Steinmeiers Prüfung und Kretschmers Einsamkeit


Also sprach der Bundespräsident: „Das Virus hat uns nach wie vor fest im Griff.

Steinmeiers Prüfung und Kretschmers Einsamkeit

Von Henryk M. Broder

Unser öffentliches und unser privates Leben wird so stark eingeschränkt wie noch nie in der Geschichte der Bundesrepublik Deutschland. Die Lage ist bitterernst.“ Das Infektionsgeschehen drohe, „außer Kontrolle“ zu geraten, deswegen kämen wir „an einschneidenden Maßnahmen“ nicht vorbei. „Unsere bisherigen Anstrengungen im Kampf gegen die Pandemie reichen nicht aus, wir müssen noch konsequenter handeln… Jeder und Jede muss sich fragen, was kann ich zusätzlich tun, um mich und andere zu schützen und vor allem die zu schützen, die besonders gefährdet sind?“

Fest steht: „Wir werden Weihnachten und Neujahr anders feiern, als wir gehofft hatten. Die kommenden Wochen werden für viele Menschen eine belastende Zeit sein… Wir sind jedoch dem Virus nicht schicksalhaft ausgeliefert. Wir wissen, was zu tun ist. Feiern lassen sich nachholen und über Geschenke freuen sich Freunde und Verwandte auch später noch.“ Jetzt komme es darauf an, die Gesundheit zu erhalten und Menschenleben zu retten. Deswegen müssten wir in den nächsten Wochen unsere Kontakte und Begegnungen radikal begrenzen.
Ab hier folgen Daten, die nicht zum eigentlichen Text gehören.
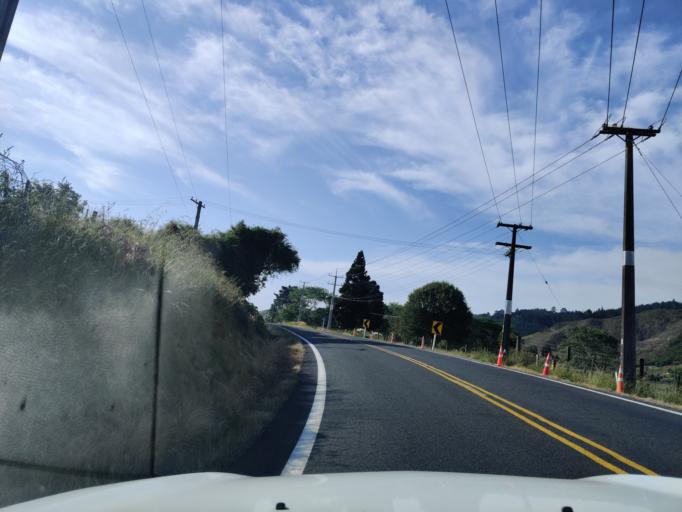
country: NZ
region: Waikato
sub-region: Waikato District
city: Ngaruawahia
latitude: -37.6134
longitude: 175.1807
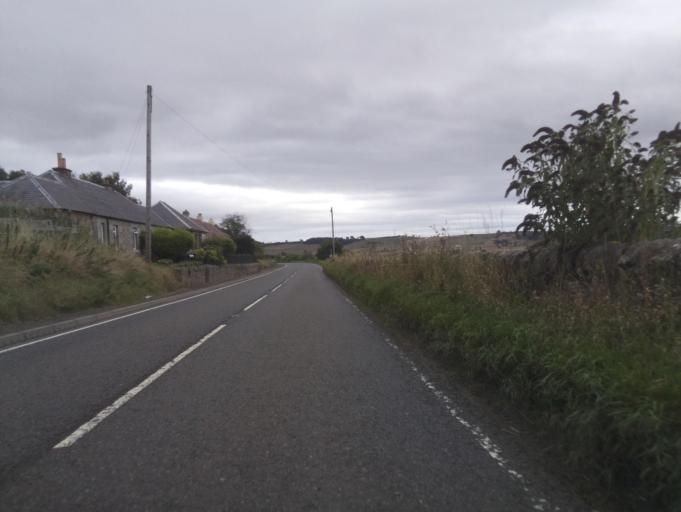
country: GB
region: Scotland
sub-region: Fife
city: Ballingry
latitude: 56.1996
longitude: -3.3028
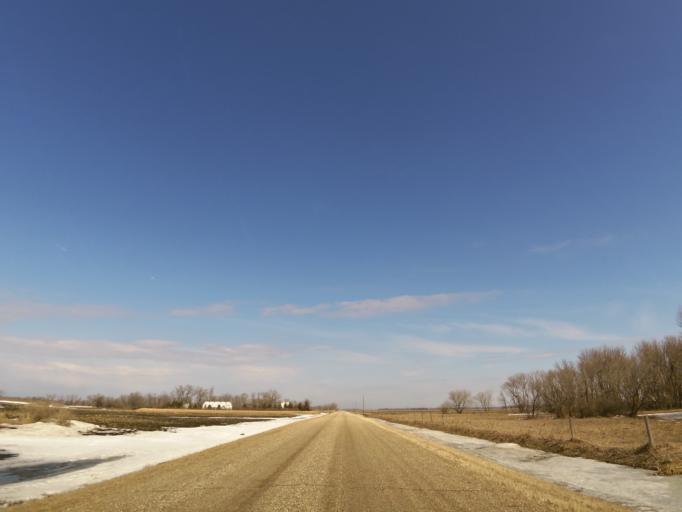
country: US
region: North Dakota
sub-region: Walsh County
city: Grafton
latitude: 48.3918
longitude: -97.1684
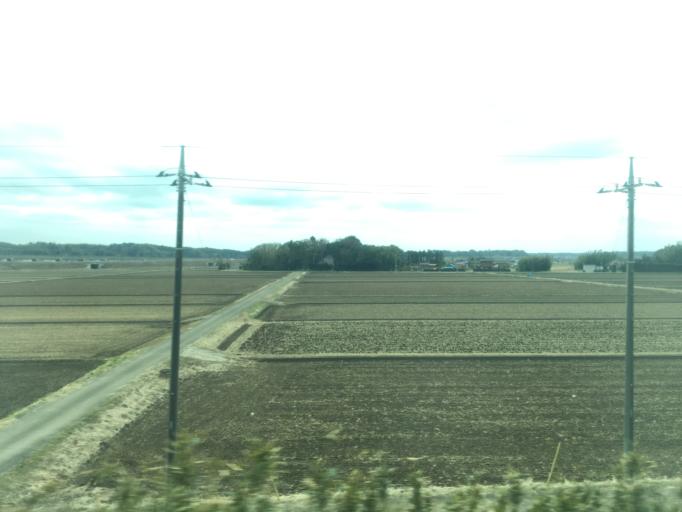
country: JP
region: Chiba
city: Narita
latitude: 35.8039
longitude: 140.2837
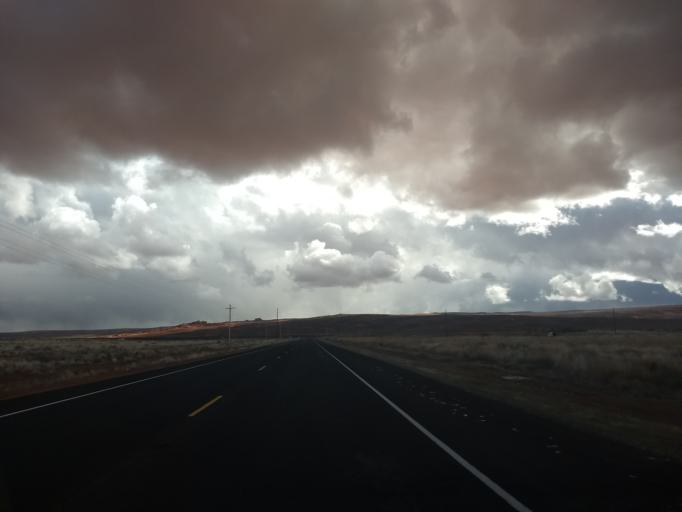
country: US
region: Utah
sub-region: Washington County
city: Hurricane
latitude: 37.1263
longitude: -113.3927
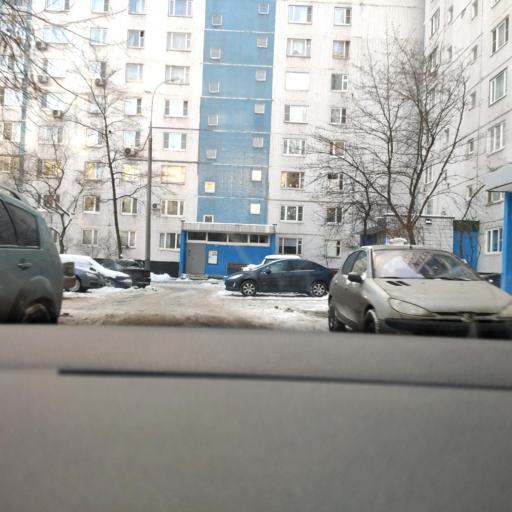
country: RU
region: Moscow
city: Kolomenskoye
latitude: 55.6803
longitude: 37.7020
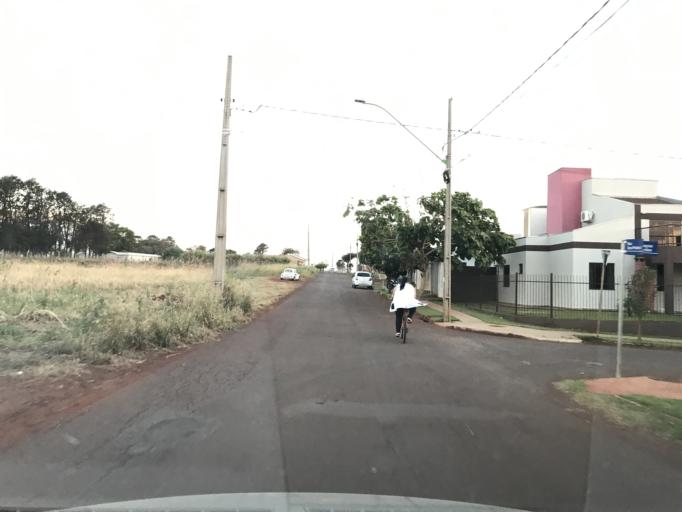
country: BR
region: Parana
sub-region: Palotina
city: Palotina
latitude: -24.3042
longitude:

„Die Verantwortung, die wir jetzt zeigen, die Lasten, die wir jetzt und noch eine Zeit tragen werden, die sind nicht vergeblich, sie bringen uns dem Ende der Pandemie näher… Die kommenden Wochen sind eine Prüfung für uns alle… Wir alle sind in den letzten Monaten einen weiten Weg gegangen, gehen wir ihn gemeinsam und in Rücksicht aufeinander weiter und zu Ende.“

Anleihen bei Wilhelm II, Kennedy, Adenauer und Strauß

Er sei sich ganz sicher, so der Bundespräsident am Ende seiner sechs Minuten langen Rede an das Volk/die Bevölkerung, „die Pandemie wird uns die Zukunft nicht rauben, wir werden diese Krise überwinden, das muss gelingen und das wird gelingen“.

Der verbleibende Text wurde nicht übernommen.